Listed entries:
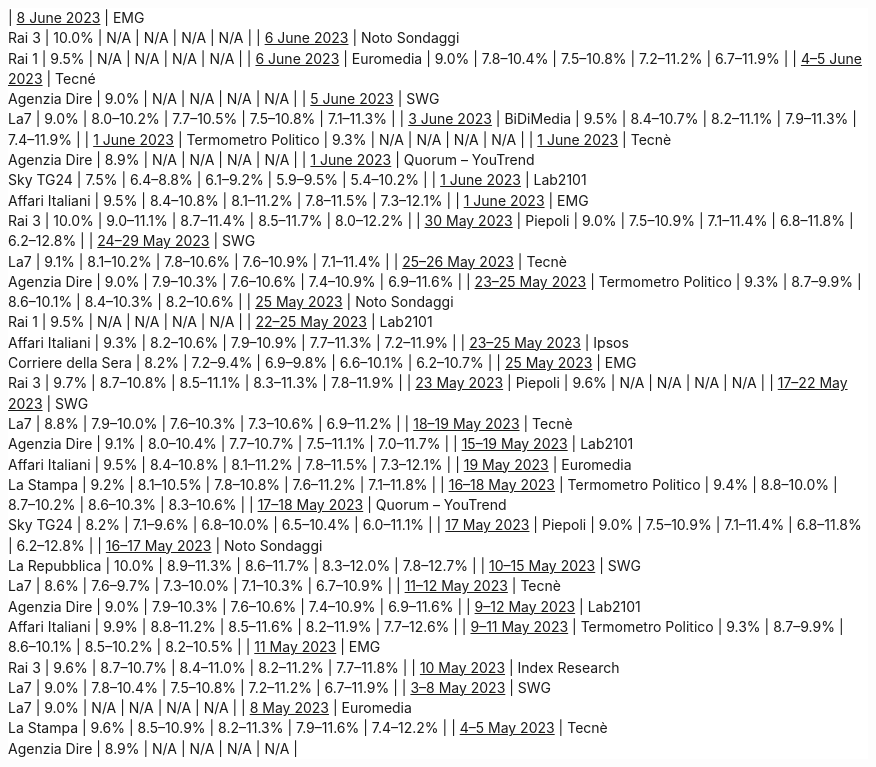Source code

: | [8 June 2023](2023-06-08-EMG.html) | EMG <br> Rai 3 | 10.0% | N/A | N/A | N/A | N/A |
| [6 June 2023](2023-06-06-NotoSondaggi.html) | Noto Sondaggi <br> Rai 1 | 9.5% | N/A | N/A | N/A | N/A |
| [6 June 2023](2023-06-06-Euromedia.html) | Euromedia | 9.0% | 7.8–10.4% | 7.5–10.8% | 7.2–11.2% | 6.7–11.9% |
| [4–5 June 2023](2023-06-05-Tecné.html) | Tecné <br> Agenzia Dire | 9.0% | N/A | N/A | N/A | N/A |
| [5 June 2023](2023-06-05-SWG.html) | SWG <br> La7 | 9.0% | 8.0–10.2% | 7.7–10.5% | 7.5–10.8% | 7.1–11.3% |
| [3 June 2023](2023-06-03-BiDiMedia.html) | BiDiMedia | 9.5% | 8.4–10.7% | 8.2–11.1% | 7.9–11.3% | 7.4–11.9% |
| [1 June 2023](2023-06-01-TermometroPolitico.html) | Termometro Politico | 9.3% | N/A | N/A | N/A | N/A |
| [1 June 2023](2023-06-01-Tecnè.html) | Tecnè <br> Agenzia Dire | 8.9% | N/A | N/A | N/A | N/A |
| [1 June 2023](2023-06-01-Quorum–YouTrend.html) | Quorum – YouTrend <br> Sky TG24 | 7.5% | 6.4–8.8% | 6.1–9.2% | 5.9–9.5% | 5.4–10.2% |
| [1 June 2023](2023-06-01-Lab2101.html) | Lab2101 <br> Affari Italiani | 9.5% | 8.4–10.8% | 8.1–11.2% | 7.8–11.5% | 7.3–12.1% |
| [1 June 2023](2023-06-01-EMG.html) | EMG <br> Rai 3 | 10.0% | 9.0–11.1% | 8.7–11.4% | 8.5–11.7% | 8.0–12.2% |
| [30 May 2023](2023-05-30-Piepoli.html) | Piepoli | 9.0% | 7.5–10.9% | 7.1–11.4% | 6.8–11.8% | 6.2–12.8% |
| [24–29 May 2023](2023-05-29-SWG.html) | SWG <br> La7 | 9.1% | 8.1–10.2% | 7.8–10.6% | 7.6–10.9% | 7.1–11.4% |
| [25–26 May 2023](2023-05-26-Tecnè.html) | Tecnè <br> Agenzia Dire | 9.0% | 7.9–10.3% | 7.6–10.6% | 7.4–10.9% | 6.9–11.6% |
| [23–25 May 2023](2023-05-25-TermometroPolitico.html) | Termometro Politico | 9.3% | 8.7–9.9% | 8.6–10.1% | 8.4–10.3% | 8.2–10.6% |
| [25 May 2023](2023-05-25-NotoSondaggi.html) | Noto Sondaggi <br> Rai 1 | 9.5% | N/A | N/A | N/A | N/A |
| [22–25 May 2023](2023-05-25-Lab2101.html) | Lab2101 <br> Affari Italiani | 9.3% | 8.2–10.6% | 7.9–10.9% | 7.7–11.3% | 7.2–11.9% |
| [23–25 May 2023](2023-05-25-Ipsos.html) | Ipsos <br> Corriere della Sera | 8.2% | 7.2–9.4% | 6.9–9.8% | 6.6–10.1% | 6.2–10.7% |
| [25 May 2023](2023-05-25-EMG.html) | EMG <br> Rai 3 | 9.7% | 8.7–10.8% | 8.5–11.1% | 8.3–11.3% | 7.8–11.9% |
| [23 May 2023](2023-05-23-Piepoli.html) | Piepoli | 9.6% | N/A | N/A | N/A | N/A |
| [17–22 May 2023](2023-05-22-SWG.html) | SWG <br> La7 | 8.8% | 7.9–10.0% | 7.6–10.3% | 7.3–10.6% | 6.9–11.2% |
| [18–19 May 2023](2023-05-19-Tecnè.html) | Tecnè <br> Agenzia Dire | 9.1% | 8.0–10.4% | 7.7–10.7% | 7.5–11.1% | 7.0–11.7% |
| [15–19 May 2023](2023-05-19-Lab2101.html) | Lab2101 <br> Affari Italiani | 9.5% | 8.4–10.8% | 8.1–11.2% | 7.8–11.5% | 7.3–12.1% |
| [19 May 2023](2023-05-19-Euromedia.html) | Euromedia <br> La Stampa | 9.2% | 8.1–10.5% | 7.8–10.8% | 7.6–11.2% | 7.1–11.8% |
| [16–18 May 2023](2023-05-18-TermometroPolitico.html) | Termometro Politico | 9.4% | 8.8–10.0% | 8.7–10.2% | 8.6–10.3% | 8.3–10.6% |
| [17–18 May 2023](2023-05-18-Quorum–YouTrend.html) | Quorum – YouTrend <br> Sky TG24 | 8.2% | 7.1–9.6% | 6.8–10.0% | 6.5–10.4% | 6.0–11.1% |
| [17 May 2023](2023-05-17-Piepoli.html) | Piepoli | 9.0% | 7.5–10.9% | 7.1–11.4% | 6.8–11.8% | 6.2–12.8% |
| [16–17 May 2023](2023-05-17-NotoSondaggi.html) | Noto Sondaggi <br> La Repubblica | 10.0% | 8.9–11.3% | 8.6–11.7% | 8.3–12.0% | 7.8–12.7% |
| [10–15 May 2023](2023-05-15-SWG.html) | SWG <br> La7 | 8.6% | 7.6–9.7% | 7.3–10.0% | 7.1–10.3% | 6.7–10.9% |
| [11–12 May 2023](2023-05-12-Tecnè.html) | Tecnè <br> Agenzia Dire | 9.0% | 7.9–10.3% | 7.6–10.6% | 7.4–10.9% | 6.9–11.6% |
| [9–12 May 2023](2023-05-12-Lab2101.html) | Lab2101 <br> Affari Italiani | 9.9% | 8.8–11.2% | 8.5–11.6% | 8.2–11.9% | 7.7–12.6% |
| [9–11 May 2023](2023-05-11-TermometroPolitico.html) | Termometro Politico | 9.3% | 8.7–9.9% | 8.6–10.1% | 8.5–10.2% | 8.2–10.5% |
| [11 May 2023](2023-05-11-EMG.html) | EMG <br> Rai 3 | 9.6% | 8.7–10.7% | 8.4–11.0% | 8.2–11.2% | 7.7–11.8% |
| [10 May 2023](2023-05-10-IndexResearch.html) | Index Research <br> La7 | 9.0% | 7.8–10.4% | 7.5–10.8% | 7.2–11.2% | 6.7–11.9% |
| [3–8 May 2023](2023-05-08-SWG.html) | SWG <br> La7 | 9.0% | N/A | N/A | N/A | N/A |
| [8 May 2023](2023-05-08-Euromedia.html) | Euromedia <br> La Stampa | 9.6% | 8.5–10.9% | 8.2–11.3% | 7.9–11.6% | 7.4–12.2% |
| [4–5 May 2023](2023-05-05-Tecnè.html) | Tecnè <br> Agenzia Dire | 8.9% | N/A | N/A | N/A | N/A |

==

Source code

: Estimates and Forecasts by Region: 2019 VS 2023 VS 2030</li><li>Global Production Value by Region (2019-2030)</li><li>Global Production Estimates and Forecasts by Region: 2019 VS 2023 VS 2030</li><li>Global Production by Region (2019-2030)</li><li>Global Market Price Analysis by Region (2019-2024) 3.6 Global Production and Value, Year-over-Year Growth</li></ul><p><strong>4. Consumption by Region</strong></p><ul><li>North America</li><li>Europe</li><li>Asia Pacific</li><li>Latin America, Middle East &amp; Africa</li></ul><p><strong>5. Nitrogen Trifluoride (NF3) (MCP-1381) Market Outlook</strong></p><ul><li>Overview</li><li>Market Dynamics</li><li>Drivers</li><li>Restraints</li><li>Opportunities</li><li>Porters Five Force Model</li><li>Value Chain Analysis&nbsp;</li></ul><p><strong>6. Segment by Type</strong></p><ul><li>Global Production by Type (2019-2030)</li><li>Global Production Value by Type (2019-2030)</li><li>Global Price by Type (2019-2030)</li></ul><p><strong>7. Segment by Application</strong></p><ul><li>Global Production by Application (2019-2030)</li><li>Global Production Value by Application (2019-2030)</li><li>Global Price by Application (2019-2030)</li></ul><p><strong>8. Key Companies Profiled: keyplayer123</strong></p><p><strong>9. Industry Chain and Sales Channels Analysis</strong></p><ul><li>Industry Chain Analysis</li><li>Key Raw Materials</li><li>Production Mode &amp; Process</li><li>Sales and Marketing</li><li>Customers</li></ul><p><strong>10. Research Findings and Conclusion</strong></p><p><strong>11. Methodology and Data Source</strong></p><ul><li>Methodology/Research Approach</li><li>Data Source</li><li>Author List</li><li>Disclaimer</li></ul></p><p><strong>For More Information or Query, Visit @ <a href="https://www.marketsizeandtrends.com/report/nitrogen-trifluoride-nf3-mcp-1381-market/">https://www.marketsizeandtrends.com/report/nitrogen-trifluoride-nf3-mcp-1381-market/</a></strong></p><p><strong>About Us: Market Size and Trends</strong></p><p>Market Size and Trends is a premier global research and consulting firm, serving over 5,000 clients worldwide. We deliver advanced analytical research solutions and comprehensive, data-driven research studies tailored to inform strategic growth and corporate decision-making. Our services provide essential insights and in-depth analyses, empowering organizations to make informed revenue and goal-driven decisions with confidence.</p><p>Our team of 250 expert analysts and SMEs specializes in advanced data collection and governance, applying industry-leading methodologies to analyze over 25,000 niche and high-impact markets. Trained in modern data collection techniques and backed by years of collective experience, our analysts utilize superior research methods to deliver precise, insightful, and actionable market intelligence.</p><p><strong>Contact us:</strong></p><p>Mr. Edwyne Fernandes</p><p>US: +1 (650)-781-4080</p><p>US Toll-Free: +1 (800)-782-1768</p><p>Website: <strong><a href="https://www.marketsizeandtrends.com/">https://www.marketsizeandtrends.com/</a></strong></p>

Action item: Look above for the line holding "7.5–10.8% | 7.1–11.3% |", then set down exactly that line and every line after it up to and including the line holding "[1 June 2023](2023-06-01-Lab2101.html)", with nothing else.

Result of the task:
| [5 June 2023](2023-06-05-SWG.html) | SWG <br> La7 | 9.0% | 8.0–10.2% | 7.7–10.5% | 7.5–10.8% | 7.1–11.3% |
| [3 June 2023](2023-06-03-BiDiMedia.html) | BiDiMedia | 9.5% | 8.4–10.7% | 8.2–11.1% | 7.9–11.3% | 7.4–11.9% |
| [1 June 2023](2023-06-01-TermometroPolitico.html) | Termometro Politico | 9.3% | N/A | N/A | N/A | N/A |
| [1 June 2023](2023-06-01-Tecnè.html) | Tecnè <br> Agenzia Dire | 8.9% | N/A | N/A | N/A | N/A |
| [1 June 2023](2023-06-01-Quorum–YouTrend.html) | Quorum – YouTrend <br> Sky TG24 | 7.5% | 6.4–8.8% | 6.1–9.2% | 5.9–9.5% | 5.4–10.2% |
| [1 June 2023](2023-06-01-Lab2101.html) | Lab2101 <br> Affari Italiani | 9.5% | 8.4–10.8% | 8.1–11.2% | 7.8–11.5% | 7.3–12.1% |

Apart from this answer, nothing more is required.